Mengenakan peci dan kain sarung layaknya santri, Fachrizal Afandi berhasil mempertahankan disertasi di Universitas Leiden, Belanda, Kamis (21/1). Dosen hukum pidana Fakultas Hukum Universitas Brawijaya Malang mempertahankan disertasi ‘Maintaining Order: Public Prosecutors in Post Authoritarian Countries, the Case of Indonesia’ di hadapan tim penguji profesor lintas perguruan tinggi. Ada Maartje van der Woude, Ward J. Berenschot dari Universiteit van Amsterdam, Topo Santoso dari Universitas Indonesia, Melissa Crouch dari University of South Wales Australia, David Henley dan dan Jeroen ten Voorde  dari Universitas Leiden.

Disertasi (tesis doktor) ini merupakan kajian selama bertahun-tahun yang dilakukan Fachrizal di Indonesia mengenai jaksa/penuntut umum perkara pidana. Penuntut umum (public prosecutor) adalah salah satu unsur penting dalam sistem peradilan pidana. Setelah Orde Baru runtuh, ditandai era reformasi, pengaturan tentang penuntut umum dengan tugas-tugasnya tetap dilanjutkan. Pada 2004, lahir UU No. 16 Tahun 2004 tentang Kejaksaan Republik Indonesia. Namun secara umum Kejaksaan menghadapi persoalan kurangnya otoritas, anggaran, dan independensi.

Riset Fachrizal menunjukkan kebijakan membuat jaksa berperilaku seperti militer menjadi penyebab utama terjadinya disfungsi birokrasi; yang pada akhirnya menimbulkan erosi kualitas administrasi peradilan pidana. Ini membawa implikasi serius pada kinerja jaksa penuntut umum dalam sistem peradilan pidana.

(Baca juga: Beda Kewenangan KPK, Kepolisian, dan Kejaksaan Selaku Penyelidik dan Penyidik).

Menurut Fachrizal, walaupun Indonesia sudah menjadi lebih demokratis sejak kejatuhan pemerintahan Orde Baru, sistem peradilan pidananya tidak dapat dianalisis hanya dengan menggunaan model due process and crime control model yang dikembangkan Herbert L. Packer (1925-1972), Guru Besar Hukum Pidana Stanford University. Model ini menekankan bagaimana aktor-aktor dalam sistem peradilan pidana harus menjalankan tugas dan wewenangnya sesuai rule of law, dan mereka tidak boleh menabrak aturan hukum selama dalam proses pelaksanaan tugas. Sayangnya, aktor-aktor dalam sistem peradilan pidana, termasuk penuntut umum, secara teratur mengabaikan ‘aturan main’ demi mencapai tujuan mereka. Prosedur pidana dijalankan sepanjang sesuai dengan kepentingan, tetapi mereka lebih memilih mengabaikan aturan jika bertentangan dengan tujuan mereka.

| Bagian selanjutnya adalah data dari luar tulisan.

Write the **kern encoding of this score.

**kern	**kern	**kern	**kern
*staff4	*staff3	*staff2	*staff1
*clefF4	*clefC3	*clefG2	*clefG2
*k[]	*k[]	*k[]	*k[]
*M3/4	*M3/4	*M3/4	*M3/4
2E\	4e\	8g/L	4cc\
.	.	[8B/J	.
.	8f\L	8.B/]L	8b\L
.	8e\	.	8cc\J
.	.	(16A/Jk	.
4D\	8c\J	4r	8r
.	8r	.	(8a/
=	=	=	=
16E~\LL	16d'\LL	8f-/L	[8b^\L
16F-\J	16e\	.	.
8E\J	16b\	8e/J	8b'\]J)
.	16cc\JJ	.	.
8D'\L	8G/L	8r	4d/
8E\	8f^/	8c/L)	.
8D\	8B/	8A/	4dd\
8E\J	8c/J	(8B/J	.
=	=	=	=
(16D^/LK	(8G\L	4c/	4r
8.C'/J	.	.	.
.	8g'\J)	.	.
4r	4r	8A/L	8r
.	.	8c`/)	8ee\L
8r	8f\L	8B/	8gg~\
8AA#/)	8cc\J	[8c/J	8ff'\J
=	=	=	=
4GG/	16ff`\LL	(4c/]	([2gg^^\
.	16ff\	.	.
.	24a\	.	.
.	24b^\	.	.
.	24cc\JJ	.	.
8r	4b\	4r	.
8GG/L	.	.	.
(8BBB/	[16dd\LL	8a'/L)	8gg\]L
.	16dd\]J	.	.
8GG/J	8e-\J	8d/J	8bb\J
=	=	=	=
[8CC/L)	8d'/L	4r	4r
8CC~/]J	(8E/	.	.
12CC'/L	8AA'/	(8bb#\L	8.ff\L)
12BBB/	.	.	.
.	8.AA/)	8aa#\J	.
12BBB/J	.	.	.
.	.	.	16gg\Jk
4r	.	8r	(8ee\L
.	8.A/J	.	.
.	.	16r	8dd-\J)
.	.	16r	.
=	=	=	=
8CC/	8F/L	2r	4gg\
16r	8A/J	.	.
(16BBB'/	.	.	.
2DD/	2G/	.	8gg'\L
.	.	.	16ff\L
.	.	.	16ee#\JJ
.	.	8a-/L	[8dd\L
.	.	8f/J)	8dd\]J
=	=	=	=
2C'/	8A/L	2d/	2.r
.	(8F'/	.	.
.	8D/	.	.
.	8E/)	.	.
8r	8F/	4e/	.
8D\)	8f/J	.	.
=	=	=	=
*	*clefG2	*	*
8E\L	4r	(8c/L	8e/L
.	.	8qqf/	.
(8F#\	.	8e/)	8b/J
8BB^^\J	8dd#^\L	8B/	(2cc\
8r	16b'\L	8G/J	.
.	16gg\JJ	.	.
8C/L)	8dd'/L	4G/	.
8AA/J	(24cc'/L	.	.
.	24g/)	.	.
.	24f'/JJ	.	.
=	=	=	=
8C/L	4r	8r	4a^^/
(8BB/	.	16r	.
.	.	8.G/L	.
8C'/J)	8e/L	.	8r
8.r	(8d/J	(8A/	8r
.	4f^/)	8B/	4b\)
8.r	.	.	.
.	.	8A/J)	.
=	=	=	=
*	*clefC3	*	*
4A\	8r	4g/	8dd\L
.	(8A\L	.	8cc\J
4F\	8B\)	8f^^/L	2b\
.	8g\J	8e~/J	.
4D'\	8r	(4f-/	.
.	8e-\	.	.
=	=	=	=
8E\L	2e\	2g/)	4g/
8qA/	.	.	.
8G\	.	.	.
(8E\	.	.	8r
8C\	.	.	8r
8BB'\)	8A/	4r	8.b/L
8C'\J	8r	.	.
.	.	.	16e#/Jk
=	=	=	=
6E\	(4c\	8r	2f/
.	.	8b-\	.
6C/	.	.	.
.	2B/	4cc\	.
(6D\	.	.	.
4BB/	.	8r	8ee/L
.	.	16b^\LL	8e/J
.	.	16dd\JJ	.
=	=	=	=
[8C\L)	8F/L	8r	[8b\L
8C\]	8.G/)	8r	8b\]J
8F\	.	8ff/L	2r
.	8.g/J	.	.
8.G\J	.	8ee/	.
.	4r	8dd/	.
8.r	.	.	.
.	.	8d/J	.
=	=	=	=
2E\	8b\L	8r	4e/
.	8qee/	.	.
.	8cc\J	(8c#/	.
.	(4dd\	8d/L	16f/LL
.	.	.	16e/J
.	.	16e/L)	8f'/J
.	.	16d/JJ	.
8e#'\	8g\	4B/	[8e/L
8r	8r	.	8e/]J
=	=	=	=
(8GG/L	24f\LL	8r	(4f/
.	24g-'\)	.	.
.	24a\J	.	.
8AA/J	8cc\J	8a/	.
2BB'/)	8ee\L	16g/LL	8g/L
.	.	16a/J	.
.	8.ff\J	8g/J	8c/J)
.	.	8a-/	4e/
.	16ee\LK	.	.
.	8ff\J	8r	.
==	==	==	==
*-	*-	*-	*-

Pengurus Komite Eksekutif Pusat Pengembangan Riset Sistem Peradilan Pidana Universitas Brawijaya (Persada-UB) itu berpendapat reformasi institusi Kejaksaan perlu dilakukan, tetapi langkah itu juga perlu dilakukan pada aktor sistem peradilan pidana lainnya seperti kepolisian, lembaga pemasyarakatan, dan pengadilan. “Pemerintah harus berinvestasi lebih banyak untuk menjamin due process dalam sistem hukum acara pidana, bahkan dalam konstitusi,” paparnya dalam ringkasan disertasi yang diperoleh hukumonline.

Jika pemerintah serius mendorong rule of law dalam sistem peradilan pidana, maka perlu dilakukan upaya memperkuat sistem kontrol terhadap tindakan paksa sebelum pengadilan, mengembalikan dominus litis kepada penuntut umum, dan menjamin diskresi jaksa untuk menghentikan perkara demi kepentingan umum. Dan ini semua harus dilakukan secara layak. Perubahan-perubahan ini akan berimbas pada aktor lainnya dalam sistem peradilan pidana.

Norma hukum baik dalam hukum acara maupun dalam praktik telah berkembang dan berubah, sesuai dengan kepentingan rezim yang berkuasa. Budaya militer jaksa, yang berasal dari era Orde Baru, mempengaruhi cara penuntut umum mengartikan KUHAP (UU No. 8 Tahun 1981). Salah satu misalnya adalah menafsirkan penghentian perkara demi kepentingan umum. Diskresi ini jarang dipakai, dan biasanya hanya untuk perkara yang berdampak serius pada pemerintah. Akibatnya, hampir semua perkara pidana dari kepolisian dilanjutkan jaksa ke proses penuntutan. Akibatnya jelas, jumlah perkara pidana sangat banyak dan terjadi penumpukan di penjara/lembaga pemasyarakatan.